Moreover, medical staff at successful PE health centers may not agree with these assessments as PE has been shown to help increase charge-to-cost ratios and operating margins, leading to higher pay and job security that comes with profitability as noted in an article from JAMA. During a time when revenues are low following the pandemic for most hospital systems, PE can provide an essential lifeline for struggling healthcare organizations in need of stimulus, introduce new, potentially effective operating practices, and prevent employees from losing their jobs.
In addition, clearly the government must play a more active role in setting the guard rails. While the authors were referring strictly to hospital closures, in their study, their recommendation that "close monitoring of market competition can also mitigate the adverse effects…for the rest of the delivery system.

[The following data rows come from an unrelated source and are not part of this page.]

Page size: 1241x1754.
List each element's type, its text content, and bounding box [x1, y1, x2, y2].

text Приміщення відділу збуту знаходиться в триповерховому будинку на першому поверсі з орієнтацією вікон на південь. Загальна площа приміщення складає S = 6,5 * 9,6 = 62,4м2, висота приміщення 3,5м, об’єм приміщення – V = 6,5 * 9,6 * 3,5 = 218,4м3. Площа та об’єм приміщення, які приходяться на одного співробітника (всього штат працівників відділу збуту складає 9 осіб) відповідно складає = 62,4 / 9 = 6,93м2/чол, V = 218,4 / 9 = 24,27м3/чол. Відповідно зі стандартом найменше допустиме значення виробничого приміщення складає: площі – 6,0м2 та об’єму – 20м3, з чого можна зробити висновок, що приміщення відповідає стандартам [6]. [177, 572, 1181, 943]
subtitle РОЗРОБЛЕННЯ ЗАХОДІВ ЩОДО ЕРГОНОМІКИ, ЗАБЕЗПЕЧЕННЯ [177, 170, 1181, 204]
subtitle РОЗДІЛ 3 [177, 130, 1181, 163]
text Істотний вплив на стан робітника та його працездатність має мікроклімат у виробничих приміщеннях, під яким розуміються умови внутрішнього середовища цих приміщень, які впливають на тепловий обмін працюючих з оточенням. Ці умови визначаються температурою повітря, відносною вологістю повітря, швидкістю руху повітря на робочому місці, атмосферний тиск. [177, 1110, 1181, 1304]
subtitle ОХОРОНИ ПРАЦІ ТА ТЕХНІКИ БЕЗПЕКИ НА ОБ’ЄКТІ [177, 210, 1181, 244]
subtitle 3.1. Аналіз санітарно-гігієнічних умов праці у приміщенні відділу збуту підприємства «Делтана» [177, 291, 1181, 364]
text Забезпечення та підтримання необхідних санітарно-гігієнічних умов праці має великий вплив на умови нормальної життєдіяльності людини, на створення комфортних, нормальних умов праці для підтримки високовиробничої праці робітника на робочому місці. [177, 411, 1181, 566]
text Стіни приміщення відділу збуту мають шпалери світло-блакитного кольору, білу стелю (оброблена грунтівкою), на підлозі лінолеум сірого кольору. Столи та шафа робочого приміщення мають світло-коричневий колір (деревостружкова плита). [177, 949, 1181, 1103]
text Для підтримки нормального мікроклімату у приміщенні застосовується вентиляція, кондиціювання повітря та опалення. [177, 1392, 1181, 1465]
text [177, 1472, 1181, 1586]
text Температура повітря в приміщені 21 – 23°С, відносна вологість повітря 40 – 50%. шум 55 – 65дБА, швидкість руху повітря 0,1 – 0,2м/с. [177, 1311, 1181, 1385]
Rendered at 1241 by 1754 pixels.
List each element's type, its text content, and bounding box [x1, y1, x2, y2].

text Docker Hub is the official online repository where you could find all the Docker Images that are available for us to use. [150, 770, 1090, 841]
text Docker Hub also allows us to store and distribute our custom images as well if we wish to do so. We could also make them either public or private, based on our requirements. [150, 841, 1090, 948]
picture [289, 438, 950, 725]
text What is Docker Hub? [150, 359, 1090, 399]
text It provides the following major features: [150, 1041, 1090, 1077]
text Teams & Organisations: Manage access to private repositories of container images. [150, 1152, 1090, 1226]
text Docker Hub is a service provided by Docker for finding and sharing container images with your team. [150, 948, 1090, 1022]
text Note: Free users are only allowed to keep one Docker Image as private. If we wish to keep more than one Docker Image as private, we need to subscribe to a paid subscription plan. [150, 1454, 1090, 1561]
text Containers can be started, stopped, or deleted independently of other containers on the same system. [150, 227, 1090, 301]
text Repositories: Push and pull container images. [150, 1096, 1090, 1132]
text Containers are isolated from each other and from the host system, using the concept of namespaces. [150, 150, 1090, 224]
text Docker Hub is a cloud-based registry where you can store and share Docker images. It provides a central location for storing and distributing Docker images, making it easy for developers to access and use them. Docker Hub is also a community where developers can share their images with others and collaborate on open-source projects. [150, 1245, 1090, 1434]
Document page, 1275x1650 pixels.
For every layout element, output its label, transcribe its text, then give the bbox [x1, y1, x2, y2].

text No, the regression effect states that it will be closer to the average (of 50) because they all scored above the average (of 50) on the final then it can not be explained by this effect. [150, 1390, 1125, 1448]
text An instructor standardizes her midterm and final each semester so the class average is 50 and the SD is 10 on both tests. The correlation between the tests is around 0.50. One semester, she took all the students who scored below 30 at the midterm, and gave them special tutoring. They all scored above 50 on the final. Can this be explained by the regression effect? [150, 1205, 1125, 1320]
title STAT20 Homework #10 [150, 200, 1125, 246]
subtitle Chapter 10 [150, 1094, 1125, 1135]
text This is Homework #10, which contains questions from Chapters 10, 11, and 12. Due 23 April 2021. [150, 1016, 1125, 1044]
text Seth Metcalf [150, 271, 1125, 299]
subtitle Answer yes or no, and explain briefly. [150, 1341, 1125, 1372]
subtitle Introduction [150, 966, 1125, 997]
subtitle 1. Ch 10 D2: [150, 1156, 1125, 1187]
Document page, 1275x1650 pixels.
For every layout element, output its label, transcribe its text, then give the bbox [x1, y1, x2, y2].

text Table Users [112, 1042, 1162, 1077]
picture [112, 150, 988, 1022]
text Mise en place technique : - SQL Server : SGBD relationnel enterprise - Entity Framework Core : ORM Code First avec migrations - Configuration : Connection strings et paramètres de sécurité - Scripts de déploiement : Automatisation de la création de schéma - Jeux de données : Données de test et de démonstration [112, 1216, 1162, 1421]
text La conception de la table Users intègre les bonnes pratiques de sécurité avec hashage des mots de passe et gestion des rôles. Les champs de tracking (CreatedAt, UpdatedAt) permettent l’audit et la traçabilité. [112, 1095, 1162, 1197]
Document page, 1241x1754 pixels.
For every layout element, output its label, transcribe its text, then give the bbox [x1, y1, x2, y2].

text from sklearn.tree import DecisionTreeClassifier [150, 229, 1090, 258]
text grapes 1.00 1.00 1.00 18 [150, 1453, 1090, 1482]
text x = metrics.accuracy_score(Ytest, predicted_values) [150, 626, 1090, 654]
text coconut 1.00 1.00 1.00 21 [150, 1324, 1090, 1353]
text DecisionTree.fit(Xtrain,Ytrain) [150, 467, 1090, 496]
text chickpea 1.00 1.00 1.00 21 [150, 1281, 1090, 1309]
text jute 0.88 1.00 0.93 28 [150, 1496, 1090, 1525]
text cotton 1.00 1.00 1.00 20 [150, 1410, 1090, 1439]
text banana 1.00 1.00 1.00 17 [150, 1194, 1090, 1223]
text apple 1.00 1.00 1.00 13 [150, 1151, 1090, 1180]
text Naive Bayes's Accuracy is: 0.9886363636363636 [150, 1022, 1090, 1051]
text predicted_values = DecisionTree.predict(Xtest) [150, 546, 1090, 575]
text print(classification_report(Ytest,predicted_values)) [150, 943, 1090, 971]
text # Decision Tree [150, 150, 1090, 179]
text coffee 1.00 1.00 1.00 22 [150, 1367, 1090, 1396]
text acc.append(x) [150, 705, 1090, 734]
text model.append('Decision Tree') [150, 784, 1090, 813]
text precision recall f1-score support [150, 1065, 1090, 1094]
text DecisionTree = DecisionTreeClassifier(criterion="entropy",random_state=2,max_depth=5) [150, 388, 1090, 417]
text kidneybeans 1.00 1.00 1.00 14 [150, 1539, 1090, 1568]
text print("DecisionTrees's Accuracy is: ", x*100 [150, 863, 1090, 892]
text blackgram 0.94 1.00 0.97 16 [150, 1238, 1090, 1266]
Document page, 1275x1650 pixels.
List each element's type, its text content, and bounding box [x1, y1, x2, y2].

This is especially important in light of recent increases in vertical integration, and other similar activities that might negatively impact the healthcare sector.” This is important in terms of PE investment as well as their caution that “policymakers should be aware of the complex nature of these policies, and note that enacting them may also result in unintended consequences such as hospitals being incentivized to reduce the system capacity.”
While many critics have pointed to consolidation of the industry and market power, this is happening among both payers and providers as well as naturally, hence PE firms may be enabling those in less robust financial conditions to secure their place in a consolidating market. Moreover, as noted in “Private Investments in Healthcare: What CFOs Need to Know”, hospitals or other healthcare organizations have to be willing to sell. They note that “top factors for an organization being willing to sell are: 1) a health system is struggling financially overall; 2) it has an innovative product or service but needs financial assistance to boost it; 3) the health system has a difficult time meeting compliance requirements; 4) or the practice owner or partner is retiring.” Hence without PE funding they would need to seek other means to address these issues, not all of which would be attractive either. When you add to this the additional investment in technology required to support AI and data analytics required for effective value-based care, this situation only intensifies. Regardless of the source of capital, healthcare will become more of a business and have to become more efficient and responsive in order to rein in unsustainable cost growth and meet the demands of modern consumers.